# Gimme shit to draw



## BEACHBUM (Jun 12, 2018)

I'm not amazing at drawing as you've seen from my previous "I'll draw or Photoshop anything you want" threads, so I want some ideas of stuff to draw. I will be drawing these in real life and not on the computer. When you suggest something don't be angry if I don't do it, or if I do do it and it ends up being shit. Also, I don't even know if I'll feel like uploading the drawings to this thread. Be as specific or not specific as you want. Be prepared for an absolute shit show! Lastly, I don't know how long I'll keep this thread active for.

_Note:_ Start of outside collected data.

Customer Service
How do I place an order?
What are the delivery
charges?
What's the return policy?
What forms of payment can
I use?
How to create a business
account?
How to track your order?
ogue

also, this is my level of talent (for faces at least):


----------



## Deleted User (Jun 12, 2018)

Try drawing Spider-Man; your Deadpool looks pretty cool, so I want to see how you handle other masked characters.


----------



## Old (Jun 12, 2018)




----------



## Eddypikachu (Jun 12, 2018)

a metal frog that has its eyes inside its mouth


----------



## Uiaad (Jun 12, 2018)

Draw my avatar


----------



## migles (Jun 12, 2018)

draw sexy mei


----------



## WiiHomebrew+Snes (Jun 12, 2018)

Draw somebody with a Macintosh Plus for a head trying to take it off (The computers are attacking! Bow down to your robot overlord!) ... Lol I can't think of anything interesting : P


----------



## BlastedGuy9905 (Jun 12, 2018)

You should draw Joker, from Telltale's Batman series!


----------



## gman666 (Jun 12, 2018)

Draw a gbatemp noob asking if they should update their Switch.


----------



## BEACHBUM (Jun 13, 2018)

I got bored real fast, so I'll probably not do this idea again, but here is a combined drawing of everything:


----------



## Old (Jun 13, 2018)

BEACHBUM said:


> I got bored real fast, so I'll probably not do this idea again, but here is a combined drawing of everything:
> View attachment 131284



It's beautiful.  

Naturally, *everything* stems from Ooze-It.


----------



## BlastedGuy9905 (Jun 13, 2018)

BEACHBUM said:


> I got bored real fast, so I'll probably not do this idea again, but here is a combined drawing of everything:
> View attachment 131284


oh sweet lord that is amazing


----------



## Megadriver94 (Jun 21, 2018)

OK, please draw Nvidia logo fist-fighting the AMD Logo


----------



## Megadriver94 (Aug 20, 2018)

@BEACHBUM Where are you at now?


----------



## BlastedGuy9905 (Aug 20, 2018)

Megadriver94 said:


> @BEACHBUM Where are you at now?


He said he wouldn't do it again.


----------